-- START EXERCISE DATA --

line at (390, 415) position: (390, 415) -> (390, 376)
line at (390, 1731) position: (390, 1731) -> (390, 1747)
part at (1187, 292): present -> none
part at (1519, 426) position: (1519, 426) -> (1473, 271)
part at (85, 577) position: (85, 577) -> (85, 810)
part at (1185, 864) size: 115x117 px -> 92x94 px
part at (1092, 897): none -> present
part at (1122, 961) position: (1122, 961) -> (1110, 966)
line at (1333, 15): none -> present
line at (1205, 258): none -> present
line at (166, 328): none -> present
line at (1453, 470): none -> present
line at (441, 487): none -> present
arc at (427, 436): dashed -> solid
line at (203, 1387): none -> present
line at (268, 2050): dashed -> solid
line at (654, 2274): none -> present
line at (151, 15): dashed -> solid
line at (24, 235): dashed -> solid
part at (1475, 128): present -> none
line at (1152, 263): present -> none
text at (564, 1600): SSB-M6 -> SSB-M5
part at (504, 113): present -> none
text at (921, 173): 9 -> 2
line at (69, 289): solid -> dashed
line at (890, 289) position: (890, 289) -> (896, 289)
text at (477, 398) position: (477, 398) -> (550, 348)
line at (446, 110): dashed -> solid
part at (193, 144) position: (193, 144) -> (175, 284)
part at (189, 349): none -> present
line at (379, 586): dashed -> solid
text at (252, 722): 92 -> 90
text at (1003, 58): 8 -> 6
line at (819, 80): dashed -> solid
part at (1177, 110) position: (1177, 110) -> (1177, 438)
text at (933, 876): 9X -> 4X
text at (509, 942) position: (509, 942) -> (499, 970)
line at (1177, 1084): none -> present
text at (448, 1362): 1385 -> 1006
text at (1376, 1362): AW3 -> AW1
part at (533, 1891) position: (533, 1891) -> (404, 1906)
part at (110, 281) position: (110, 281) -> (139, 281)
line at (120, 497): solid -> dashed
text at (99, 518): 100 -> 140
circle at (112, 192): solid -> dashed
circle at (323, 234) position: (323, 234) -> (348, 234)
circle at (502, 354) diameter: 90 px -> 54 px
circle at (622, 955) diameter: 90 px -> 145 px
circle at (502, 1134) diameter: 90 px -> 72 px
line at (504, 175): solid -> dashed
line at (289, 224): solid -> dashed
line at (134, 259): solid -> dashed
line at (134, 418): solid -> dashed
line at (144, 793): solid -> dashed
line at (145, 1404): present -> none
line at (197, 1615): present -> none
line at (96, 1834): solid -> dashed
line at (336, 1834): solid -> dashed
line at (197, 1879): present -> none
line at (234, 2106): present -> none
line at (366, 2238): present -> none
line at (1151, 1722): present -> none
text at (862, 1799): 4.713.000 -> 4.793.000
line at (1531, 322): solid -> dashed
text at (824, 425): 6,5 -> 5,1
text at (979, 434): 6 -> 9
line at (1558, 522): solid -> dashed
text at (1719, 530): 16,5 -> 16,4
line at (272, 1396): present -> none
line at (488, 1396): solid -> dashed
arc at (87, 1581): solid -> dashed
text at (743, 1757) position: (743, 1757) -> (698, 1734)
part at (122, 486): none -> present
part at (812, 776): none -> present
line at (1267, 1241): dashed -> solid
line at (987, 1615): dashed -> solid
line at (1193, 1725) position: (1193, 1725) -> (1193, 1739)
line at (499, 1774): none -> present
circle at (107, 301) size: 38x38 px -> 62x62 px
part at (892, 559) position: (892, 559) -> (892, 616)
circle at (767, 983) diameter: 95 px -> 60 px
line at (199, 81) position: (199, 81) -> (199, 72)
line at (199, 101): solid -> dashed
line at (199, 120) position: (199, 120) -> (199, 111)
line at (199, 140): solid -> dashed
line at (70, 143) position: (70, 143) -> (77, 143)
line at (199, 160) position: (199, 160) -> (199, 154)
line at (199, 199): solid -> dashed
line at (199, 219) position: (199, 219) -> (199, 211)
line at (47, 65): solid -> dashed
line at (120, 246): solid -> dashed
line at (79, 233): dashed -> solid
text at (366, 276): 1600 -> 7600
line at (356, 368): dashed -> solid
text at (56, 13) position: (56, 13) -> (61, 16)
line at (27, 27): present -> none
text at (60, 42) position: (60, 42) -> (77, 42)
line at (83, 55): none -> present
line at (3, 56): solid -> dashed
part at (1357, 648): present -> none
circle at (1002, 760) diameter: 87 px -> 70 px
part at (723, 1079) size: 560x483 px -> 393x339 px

-- END EXERCISE DATA --

→ EXERCISE DESCRIPTION: Rewrite the rows from the start of the records through the line with "line at (504, 175): solid -> dashed", changing every "dashed" to "broken" and leaving everything else as it is. Give only those rows.

→ TASK OUTPUT:
line at (390, 415) position: (390, 415) -> (390, 376)
line at (390, 1731) position: (390, 1731) -> (390, 1747)
part at (1187, 292): present -> none
part at (1519, 426) position: (1519, 426) -> (1473, 271)
part at (85, 577) position: (85, 577) -> (85, 810)
part at (1185, 864) size: 115x117 px -> 92x94 px
part at (1092, 897): none -> present
part at (1122, 961) position: (1122, 961) -> (1110, 966)
line at (1333, 15): none -> present
line at (1205, 258): none -> present
line at (166, 328): none -> present
line at (1453, 470): none -> present
line at (441, 487): none -> present
arc at (427, 436): broken -> solid
line at (203, 1387): none -> present
line at (268, 2050): broken -> solid
line at (654, 2274): none -> present
line at (151, 15): broken -> solid
line at (24, 235): broken -> solid
part at (1475, 128): present -> none
line at (1152, 263): present -> none
text at (564, 1600): SSB-M6 -> SSB-M5
part at (504, 113): present -> none
text at (921, 173): 9 -> 2
line at (69, 289): solid -> broken
line at (890, 289) position: (890, 289) -> (896, 289)
text at (477, 398) position: (477, 398) -> (550, 348)
line at (446, 110): broken -> solid
part at (193, 144) position: (193, 144) -> (175, 284)
part at (189, 349): none -> present
line at (379, 586): broken -> solid
text at (252, 722): 92 -> 90
text at (1003, 58): 8 -> 6
line at (819, 80): broken -> solid
part at (1177, 110) position: (1177, 110) -> (1177, 438)
text at (933, 876): 9X -> 4X
text at (509, 942) position: (509, 942) -> (499, 970)
line at (1177, 1084): none -> present
text at (448, 1362): 1385 -> 1006
text at (1376, 1362): AW3 -> AW1
part at (533, 1891) position: (533, 1891) -> (404, 1906)
part at (110, 281) position: (110, 281) -> (139, 281)
line at (120, 497): solid -> broken
text at (99, 518): 100 -> 140
circle at (112, 192): solid -> broken
circle at (323, 234) position: (323, 234) -> (348, 234)
circle at (502, 354) diameter: 90 px -> 54 px
circle at (622, 955) diameter: 90 px -> 145 px
circle at (502, 1134) diameter: 90 px -> 72 px
line at (504, 175): solid -> broken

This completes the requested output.